There was an error in this gadget

Monday, October 27, 2014

The New Target: Auto Finance

By Nigel Aplin | Oct 27, 2014

After several years of being the focus of consumers over-extending themselves, the Canadian mortgage industry can rest a little easier as rating agencies and policy makers may now have a new target: auto finance. Both the Bank of Canada in its recent commentary and Moody’s Investor Services, in a report last week on Canadian banks, singled out auto loans as a possible area of vulnerability.

Auto loans at Canadian banks have been growing at an annual compound rate of 20% or more over the past seven years. Prior to 2007, auto leasing was a very popular vehicle acquisition option for consumers which offered low monthly payments but left auto makers with large inventories of used vehicles coming off leases which averaged between two and four years in duration.
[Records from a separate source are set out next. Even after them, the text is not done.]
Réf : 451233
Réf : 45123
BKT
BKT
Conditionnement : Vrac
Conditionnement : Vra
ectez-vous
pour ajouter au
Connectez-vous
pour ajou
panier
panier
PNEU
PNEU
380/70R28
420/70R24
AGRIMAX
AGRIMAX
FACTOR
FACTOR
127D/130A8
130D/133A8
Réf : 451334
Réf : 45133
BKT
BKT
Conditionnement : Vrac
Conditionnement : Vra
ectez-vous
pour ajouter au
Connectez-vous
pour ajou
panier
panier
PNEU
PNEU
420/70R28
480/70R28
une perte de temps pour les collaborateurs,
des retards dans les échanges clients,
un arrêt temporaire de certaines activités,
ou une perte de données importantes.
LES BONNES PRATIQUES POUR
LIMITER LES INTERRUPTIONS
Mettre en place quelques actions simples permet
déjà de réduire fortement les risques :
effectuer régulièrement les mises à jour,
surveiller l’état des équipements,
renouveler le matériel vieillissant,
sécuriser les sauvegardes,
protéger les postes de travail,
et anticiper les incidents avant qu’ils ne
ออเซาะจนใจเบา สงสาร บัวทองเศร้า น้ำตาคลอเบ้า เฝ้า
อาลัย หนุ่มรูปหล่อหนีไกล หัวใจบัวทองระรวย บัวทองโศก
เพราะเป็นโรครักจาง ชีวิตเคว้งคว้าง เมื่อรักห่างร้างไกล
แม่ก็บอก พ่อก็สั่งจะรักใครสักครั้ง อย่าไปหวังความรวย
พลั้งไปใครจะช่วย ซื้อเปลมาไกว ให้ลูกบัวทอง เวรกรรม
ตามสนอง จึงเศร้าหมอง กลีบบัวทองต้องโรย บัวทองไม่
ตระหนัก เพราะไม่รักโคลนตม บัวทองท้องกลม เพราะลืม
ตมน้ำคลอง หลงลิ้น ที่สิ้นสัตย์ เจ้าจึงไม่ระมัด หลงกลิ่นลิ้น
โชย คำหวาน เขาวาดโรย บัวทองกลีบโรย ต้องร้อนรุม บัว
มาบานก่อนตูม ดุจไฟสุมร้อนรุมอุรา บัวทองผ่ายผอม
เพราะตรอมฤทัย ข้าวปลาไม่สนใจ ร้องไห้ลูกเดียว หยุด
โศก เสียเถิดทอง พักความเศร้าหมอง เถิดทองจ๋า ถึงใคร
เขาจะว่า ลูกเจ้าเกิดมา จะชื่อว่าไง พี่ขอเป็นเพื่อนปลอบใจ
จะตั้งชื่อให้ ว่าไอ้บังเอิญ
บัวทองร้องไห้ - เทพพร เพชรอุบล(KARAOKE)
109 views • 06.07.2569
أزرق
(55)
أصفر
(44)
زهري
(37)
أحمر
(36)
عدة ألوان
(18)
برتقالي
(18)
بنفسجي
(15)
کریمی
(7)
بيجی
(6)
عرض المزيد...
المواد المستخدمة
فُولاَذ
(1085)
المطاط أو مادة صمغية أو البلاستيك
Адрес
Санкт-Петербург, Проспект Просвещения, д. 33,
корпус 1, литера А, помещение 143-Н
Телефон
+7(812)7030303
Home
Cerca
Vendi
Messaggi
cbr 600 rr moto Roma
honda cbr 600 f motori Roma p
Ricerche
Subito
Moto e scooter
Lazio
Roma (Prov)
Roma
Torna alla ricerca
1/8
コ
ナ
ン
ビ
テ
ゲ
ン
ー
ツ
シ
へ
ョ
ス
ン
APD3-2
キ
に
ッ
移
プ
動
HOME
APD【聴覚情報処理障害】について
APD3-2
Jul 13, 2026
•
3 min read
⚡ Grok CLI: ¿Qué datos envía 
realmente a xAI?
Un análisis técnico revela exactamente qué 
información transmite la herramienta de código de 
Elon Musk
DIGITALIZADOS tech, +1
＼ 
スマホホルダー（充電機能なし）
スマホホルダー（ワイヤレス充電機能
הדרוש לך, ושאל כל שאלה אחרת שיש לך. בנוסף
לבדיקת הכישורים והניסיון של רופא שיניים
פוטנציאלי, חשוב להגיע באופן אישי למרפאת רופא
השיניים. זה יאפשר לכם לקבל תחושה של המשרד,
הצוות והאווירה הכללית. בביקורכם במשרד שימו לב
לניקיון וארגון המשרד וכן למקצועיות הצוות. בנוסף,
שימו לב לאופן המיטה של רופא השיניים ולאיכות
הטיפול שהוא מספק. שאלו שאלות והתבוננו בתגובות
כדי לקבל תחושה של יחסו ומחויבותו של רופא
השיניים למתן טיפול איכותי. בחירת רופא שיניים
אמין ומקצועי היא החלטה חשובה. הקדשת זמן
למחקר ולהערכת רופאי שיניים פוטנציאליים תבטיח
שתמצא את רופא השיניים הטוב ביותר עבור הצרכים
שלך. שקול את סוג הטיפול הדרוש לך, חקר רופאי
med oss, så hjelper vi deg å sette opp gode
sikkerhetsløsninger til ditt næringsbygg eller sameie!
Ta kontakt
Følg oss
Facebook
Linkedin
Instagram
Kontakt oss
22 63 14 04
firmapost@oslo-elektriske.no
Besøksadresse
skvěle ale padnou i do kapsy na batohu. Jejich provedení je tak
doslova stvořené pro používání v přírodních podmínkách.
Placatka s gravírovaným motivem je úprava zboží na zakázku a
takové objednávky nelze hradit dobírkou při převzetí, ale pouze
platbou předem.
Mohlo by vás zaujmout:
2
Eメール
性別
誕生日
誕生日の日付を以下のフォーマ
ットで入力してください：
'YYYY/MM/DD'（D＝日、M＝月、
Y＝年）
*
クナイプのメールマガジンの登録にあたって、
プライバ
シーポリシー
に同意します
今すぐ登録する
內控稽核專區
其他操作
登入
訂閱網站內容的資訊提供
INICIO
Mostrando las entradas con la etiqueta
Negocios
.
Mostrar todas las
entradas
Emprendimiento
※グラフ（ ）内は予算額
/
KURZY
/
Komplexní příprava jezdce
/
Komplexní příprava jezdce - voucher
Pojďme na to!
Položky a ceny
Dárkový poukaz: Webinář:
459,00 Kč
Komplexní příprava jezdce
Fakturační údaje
Pricing for leases increased significantly and many consumers began opting to purchase their vehicles and finance those purchases with loans which extended beyond the traditional car loan term lengths of three to five years. Auto finance loans which now extend over 72, 84, 96 or even 108 months offer consumers low monthly payments but create risk for lenders.

The Bank of Canada commented last week that “auto sales have reached record highs” as it suggested that the risks associated with household imbalances are edging higher. The Moody’s report looked at the potential exposure of banks which have loaded up their balance sheets with auto loans which have grown from $16.2 billion in 2007 to about $64 billion today. An economic shock like a sharp rise in the unemployment rate could trigger defaults on these loans and the risk to lenders comes from the rapid depreciation of new vehicles, particularly in the period shortly after purchase. Loan balances could exceed vehicle values during these periods and long amortizations of up to eight or nine years mean that loan balances are slow to reduce. Unlike real estate, the value of autos never increases over time.

Canadian consumers who can finance their car loans over long terms and enjoy relatively low monthly payments have also shown a preference for more expensive new vehicles and this only adds to the household imbalances to which the Bank of Canada refers. Canadian banks admit that auto finance is a rapid growth area for their balance sheets but they insist that they are maintaining prudent underwriting standards and that they stress test their portfolios regularly.